Employee attrition is expensive. By some estimates, it could cost a company six to nine months of an employee's salary to replace them. So if you lose an employee making $60,000, you're looking at $30,000 to $45,000 to recruit, hire, and train a replacement.
Even employees that occupy lower skill tiers are expensive to replace. Therefore, it's in your best interest to keep attrition rates as low as possible. To do that, you'll need to dive into what's causing a turnover at your company.
Here are a few things to consider:
Employees that are highly stressed are more likely to quit their jobs. A recent study showed that job stress has a negative impact on performance and a positive correlation with leaving the company.
And TinyPulse found in 2015 that 70% of surveyed employees felt overwhelmed by their workload. So helping employees manage their workload and giving them the resources to do so is a great way to reduce attrition rate.
Not sure how to help employees manage stress? 6Q has some great ideas.
If your employees don't feel like they're being paid a fair wage, or they discover that they can make more money elsewhere, there's a good chance that they'll leave your company. The possibility for a higher salary elsewhere significantly increases the chances an employee will leave.
Of course, we understand that you can't just increase everyone's salary whenever you want to increase retention. But with how expensive it is to replace an employee, the investment starts to look a lot more manageable.
Annual pay raises feel like a thing of the past, but they could be one of your best tools to increase retention.
Feeling appreciated is very important to employees, yet employers routinely overlook this fact. In 2016, Gallup found that only one in three workers thought they'd received adequate recognition in the past week.
They also called employee recognition a "low-cost, high-impact activity."
The recent Global Culture Report by OC Tanner report on employee recognition contains several eye-opening statistics. For example, 87% of employees think their employee recognition program is stale and outdated.
Moreover, these companies understand and leverage appreciation to create a positive environment that's conducive to retention.
Putting an employee recognition program in place is excellent, but you can start small. Have meetings with your employees and let them know what they're doing well. Recognize significant accomplishments and let employees know you appreciate them.
4. Room for advancement
No one wants to feel like they're stuck in their current job forever. So if your employees don't feel like they can move up to a higher position or a different set of responsibilities, they will be looking for employers that will provide them.
This factor can be almost as important as being paid a fair salary.

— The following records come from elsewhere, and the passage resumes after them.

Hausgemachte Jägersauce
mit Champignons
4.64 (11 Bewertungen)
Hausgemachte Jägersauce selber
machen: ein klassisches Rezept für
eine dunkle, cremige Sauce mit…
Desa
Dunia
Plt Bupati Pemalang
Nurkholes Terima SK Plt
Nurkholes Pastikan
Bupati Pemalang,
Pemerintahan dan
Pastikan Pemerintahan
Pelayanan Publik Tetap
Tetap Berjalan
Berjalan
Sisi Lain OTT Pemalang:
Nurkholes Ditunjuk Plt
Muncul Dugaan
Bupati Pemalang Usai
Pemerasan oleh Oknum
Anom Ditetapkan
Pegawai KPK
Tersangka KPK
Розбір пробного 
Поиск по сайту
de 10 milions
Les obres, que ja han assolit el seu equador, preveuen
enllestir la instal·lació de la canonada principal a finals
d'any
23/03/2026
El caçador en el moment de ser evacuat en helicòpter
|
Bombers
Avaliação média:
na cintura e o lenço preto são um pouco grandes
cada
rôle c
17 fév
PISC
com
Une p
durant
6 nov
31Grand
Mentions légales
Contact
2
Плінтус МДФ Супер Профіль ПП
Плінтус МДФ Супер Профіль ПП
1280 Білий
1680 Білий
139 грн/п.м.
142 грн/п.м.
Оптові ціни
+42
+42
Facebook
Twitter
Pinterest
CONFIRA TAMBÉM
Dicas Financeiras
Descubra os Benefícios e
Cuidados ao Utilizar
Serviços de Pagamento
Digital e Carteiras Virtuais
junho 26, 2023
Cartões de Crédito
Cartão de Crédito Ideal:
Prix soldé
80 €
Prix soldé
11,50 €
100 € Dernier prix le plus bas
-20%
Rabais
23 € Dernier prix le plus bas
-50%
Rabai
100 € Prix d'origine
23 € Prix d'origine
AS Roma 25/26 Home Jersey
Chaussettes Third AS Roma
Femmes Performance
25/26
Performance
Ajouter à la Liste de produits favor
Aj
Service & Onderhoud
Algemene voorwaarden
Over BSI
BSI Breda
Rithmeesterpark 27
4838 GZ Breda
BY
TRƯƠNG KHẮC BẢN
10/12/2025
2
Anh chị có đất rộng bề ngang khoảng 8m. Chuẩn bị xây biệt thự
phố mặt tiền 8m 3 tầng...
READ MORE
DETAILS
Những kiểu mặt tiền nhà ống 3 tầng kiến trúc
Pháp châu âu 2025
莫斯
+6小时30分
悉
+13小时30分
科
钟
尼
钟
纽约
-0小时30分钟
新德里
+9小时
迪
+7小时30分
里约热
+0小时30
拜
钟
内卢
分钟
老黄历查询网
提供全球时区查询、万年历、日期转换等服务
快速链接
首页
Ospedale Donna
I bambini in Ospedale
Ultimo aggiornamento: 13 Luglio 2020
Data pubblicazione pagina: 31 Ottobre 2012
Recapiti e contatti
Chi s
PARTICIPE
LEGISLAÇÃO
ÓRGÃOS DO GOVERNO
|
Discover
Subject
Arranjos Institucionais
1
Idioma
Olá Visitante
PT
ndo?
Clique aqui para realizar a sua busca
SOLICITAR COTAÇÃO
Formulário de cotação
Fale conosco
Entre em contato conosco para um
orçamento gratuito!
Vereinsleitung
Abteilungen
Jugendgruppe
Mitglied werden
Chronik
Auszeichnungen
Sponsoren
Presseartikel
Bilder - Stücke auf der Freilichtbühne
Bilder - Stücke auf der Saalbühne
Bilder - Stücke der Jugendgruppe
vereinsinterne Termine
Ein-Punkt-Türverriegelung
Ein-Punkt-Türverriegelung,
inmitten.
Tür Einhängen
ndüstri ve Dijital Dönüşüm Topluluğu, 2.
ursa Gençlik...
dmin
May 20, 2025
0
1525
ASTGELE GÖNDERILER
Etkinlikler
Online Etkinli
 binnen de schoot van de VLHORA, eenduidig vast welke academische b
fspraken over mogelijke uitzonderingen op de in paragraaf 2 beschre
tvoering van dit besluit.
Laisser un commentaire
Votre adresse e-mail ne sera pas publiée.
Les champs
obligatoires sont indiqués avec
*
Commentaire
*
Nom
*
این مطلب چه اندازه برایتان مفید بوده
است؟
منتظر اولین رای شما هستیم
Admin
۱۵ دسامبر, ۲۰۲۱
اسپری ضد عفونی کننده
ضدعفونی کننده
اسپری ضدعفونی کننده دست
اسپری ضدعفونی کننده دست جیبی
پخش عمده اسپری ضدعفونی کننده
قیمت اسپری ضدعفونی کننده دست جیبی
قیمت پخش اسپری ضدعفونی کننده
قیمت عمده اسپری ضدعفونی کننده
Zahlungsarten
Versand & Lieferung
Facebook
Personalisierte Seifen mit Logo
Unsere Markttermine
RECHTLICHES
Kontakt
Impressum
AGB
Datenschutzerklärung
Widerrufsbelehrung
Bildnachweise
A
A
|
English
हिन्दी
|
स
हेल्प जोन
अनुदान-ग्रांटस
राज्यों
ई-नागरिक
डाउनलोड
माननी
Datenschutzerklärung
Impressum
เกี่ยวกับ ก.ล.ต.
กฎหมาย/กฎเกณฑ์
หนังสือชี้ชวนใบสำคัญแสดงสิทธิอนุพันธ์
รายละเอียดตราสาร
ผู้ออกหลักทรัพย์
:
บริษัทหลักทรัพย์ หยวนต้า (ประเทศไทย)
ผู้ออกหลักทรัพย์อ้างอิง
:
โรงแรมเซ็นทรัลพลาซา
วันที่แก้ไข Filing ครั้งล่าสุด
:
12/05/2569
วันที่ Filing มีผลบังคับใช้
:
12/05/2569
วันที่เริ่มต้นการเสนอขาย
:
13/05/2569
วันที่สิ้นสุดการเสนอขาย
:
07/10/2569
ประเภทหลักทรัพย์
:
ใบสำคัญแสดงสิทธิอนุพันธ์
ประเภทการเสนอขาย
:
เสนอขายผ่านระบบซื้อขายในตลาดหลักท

As a result, a surprising number of employees say that they'll need to leave their job to advance their careers.
Offering advancement opportunities is an easy way to counteract this turnover driver. But, of course, training and professional development go hand-in-hand with this strategy—and although it costs money to engage in these activities, remember that it will never cost as much as replacing your employees.
5. Work culture
It's easy to overlook work culture as a cause of employee attrition, but it's an important one. Creating an employee-centric, positive work culture is crucial for retaining your best employees.
It begins even before that, though, with hiring employees that fit with your company's culture. Company culture is a huge topic, but you can start by being more intentional about fostering positivity and recognition. Work culture goes hand-in-hand with every other item on this list.
Of course, every company has different factors underlying turnover. And to reduce your attrition rate, you'll need to look at the specifics of your own business.